As I preach in the open-air, it is not uncommon for me to be contacted by (or should I say “accosted”) professing Christians who have been taught the heresy of the sovereignty of man, under the guise of the love and grace of God. “My God’s not like that! My God’s a loving God! Jesus is a gentleman! He would never force Himself upon people like you are trying to force Him upon people! Everyone has free will to choose Jesus, so stop shoving your beliefs down people’s throats!”
If I’m able to get a word in, I will ask the professing Christian what it is that makes them a Christian. The answer I’m given is an expression of the Gospel of the First Person Singular Pronoun, not the gospel of Jesus Christ.

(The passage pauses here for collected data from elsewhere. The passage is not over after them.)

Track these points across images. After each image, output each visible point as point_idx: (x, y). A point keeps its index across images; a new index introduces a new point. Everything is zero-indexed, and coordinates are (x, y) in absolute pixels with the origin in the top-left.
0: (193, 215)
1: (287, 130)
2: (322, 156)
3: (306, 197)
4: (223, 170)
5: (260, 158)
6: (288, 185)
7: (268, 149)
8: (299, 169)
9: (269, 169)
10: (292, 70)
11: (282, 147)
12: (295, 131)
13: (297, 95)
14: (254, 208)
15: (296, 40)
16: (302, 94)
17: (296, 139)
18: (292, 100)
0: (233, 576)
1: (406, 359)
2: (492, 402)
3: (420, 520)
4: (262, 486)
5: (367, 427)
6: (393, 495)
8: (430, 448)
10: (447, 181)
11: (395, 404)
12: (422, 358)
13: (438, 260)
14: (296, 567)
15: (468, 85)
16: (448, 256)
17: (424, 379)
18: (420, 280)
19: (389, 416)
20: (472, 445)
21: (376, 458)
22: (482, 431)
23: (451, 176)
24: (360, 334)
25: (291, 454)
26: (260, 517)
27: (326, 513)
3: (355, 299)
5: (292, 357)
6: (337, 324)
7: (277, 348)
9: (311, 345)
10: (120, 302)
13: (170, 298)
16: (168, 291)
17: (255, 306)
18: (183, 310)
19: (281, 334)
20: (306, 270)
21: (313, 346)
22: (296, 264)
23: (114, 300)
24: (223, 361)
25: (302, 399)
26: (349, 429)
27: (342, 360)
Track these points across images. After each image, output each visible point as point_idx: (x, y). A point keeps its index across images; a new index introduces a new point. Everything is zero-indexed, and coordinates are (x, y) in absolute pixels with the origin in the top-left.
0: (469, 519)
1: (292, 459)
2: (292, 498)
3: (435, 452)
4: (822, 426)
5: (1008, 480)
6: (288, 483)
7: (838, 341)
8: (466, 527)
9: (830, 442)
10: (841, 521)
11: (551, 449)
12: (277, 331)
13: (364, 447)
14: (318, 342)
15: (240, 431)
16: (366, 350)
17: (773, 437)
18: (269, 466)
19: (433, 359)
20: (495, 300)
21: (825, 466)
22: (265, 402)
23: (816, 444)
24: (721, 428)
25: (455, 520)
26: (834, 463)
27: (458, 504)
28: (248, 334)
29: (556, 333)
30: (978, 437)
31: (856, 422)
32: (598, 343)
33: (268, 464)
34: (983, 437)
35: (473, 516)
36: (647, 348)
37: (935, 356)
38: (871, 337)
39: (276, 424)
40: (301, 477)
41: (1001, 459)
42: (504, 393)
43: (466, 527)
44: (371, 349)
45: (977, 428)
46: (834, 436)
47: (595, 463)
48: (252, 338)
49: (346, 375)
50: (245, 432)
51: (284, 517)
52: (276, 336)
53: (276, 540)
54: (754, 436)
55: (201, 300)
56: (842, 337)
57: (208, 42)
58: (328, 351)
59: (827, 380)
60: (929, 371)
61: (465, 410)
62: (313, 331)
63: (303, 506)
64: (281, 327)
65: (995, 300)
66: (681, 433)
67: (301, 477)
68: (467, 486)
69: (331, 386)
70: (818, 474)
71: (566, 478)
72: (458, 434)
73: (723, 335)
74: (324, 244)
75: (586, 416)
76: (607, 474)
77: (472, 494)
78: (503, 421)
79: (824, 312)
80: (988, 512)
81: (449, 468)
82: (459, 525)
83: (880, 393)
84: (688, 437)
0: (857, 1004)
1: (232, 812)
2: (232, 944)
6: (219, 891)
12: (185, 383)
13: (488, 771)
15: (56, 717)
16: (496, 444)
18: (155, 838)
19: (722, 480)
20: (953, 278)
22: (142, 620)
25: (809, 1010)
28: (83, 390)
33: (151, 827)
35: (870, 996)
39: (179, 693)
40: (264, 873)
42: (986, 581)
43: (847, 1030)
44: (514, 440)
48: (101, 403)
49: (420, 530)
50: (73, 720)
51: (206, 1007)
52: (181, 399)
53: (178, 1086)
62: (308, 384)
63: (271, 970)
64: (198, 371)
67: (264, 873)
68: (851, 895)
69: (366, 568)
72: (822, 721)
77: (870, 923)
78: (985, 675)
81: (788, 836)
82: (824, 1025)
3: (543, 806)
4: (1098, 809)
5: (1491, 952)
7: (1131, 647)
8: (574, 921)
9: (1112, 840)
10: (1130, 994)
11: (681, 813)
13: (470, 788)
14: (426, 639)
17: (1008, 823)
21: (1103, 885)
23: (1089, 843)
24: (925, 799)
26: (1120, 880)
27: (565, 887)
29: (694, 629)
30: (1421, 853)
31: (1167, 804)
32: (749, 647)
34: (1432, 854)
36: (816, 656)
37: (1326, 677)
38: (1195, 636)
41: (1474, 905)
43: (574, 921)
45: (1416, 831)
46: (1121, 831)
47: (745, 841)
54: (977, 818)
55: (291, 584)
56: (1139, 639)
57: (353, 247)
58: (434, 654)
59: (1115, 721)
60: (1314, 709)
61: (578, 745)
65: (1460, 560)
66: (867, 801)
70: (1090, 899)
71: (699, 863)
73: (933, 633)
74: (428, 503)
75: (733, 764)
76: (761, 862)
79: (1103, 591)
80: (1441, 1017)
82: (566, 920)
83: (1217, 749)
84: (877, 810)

“I grew up in the church. I was involved in youth ministry. I went to camp during Junior High. I prayed a prayer and asked Jesus into my heart. He’s been with me ever since. I have served as a youth leader and a deacon. I’m involved in my church’s homeless ministry. I’ve been to Mexico and built houses with Habitat for Humanity. Twice I’ve gone to Africa. Once I worked in an orphanage; the other time I helped to build water purification systems. What have you done? You should be feeding the poor instead of standing on the wall yelling at people!”
No mention of sin, repentance, the cross, or the resurrection. No humility. Just self-righteousness. And Jesus? Well, Jesus is a mere footnote to the story of how the person acquired and now maintains his salvation.
This is why I keep beating this drum. This is why I have to keep beating this drum.
“Not everyone who says to me, ‘Lord, Lord,’ will enter the kingdom of heaven, but the one who does the will of my Father who is in heaven. On that day many will say to me, ‘Lord, Lord, did we not prophesy in your name, and cast out demons in your name, and do many mighty works in your name?’ And then will I declare to them, ‘I never knew you; depart from me, you workers of lawlessness'” (Matthew 7:21-23).
Souls are on the line.
So, long as souls are on the line, so long as the character of God and the fidelity of the gospel are under attack by the weapons of errant theology, I will keep bending theological nerves.